I am pleased to share the following press release issued by the office of Caroline Flint MP last night:
Multinational businesses like Google will be forced to publish headline information about where they do business, the money they make and the tax they pay, if an amendment to the Finance Bill is backed by Parliament.
Labour MP Caroline Flint, along with Public Accounts Committee colleagues Nigel Mills, John Pugh, Bridget Phillipson, Anne-Marie Trevelyan, Deidre Brock, Chris Evans, Karin Smyth, Stewart Jackson, David Mowat, Richard Bacon, Chair Meg Hillier and former Chairs Margaret Hodge and David Davis, have tabled a public country-by-country reporting amendment to the Finance Bill.
Since 2015, businesses must provide HMRC with this information, yet concerns have been raised about its ability to challenge big corporations effectively.
Said Flint: “I am delighted to have such strong backing from Public Accounts Committee colleagues from all parties. MPs of different colours are saying it’s time to shine a light on these secretive tax arrangements and make sure big multinational enterprises pay the right amount of tax.

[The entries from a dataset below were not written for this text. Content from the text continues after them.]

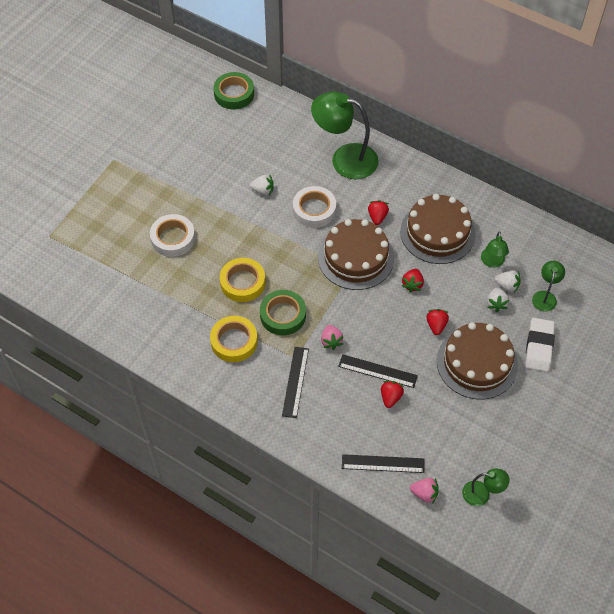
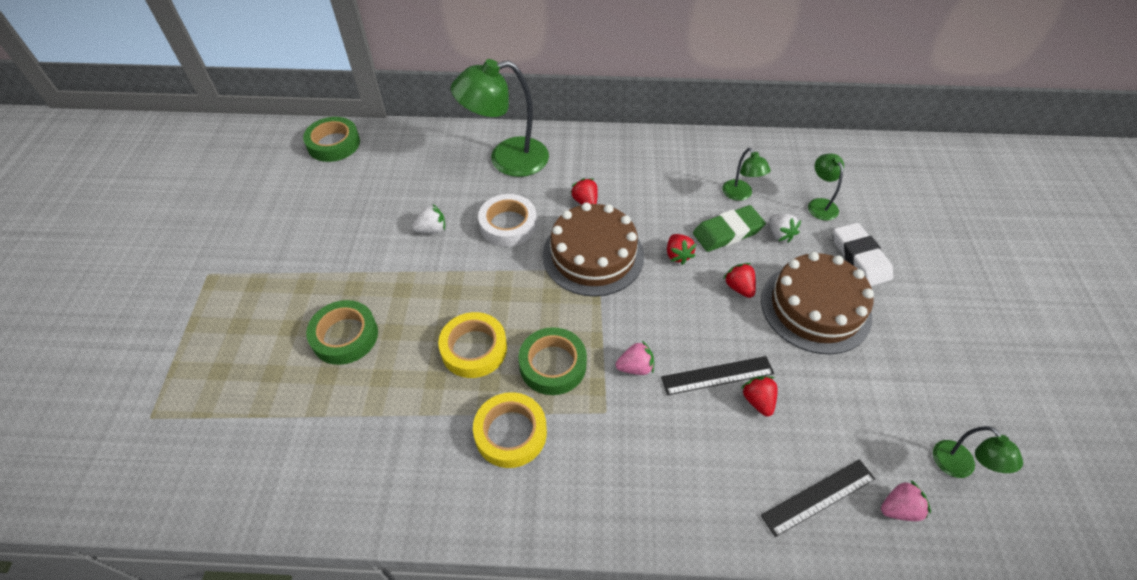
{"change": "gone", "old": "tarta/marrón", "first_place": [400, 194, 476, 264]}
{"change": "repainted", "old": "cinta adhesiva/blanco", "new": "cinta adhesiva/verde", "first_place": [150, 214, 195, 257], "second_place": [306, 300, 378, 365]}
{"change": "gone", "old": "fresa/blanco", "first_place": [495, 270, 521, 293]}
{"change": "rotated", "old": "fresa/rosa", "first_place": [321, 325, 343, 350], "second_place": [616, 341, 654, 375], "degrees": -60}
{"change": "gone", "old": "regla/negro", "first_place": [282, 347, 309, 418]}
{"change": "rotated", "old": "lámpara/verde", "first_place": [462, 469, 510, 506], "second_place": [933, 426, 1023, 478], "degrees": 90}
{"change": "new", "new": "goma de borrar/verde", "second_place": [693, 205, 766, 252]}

“We believe the tide of opinion is moving towards openness, after the Google tax affair and the release of the Panama Papers. We want the Government to champion this – in the interests of UK business, and fairer taxation.
“We cannot have one rule for UK businesses that pay their fair share, and another for multinationals able to shift their profits around the globe. Public country-by-country reporting is a simple yet profound way to tackle a huge problem of avoidance. It would also help developing countries to help themselves.
“Our message to the Chancellor and the Government is – take a lead and back our amendment.”
The amendment follows Flint’s Ten Minute Rule Bill on multinational transparency, backed by the powerful Commons Public Accounts Committee and over 50 MPs.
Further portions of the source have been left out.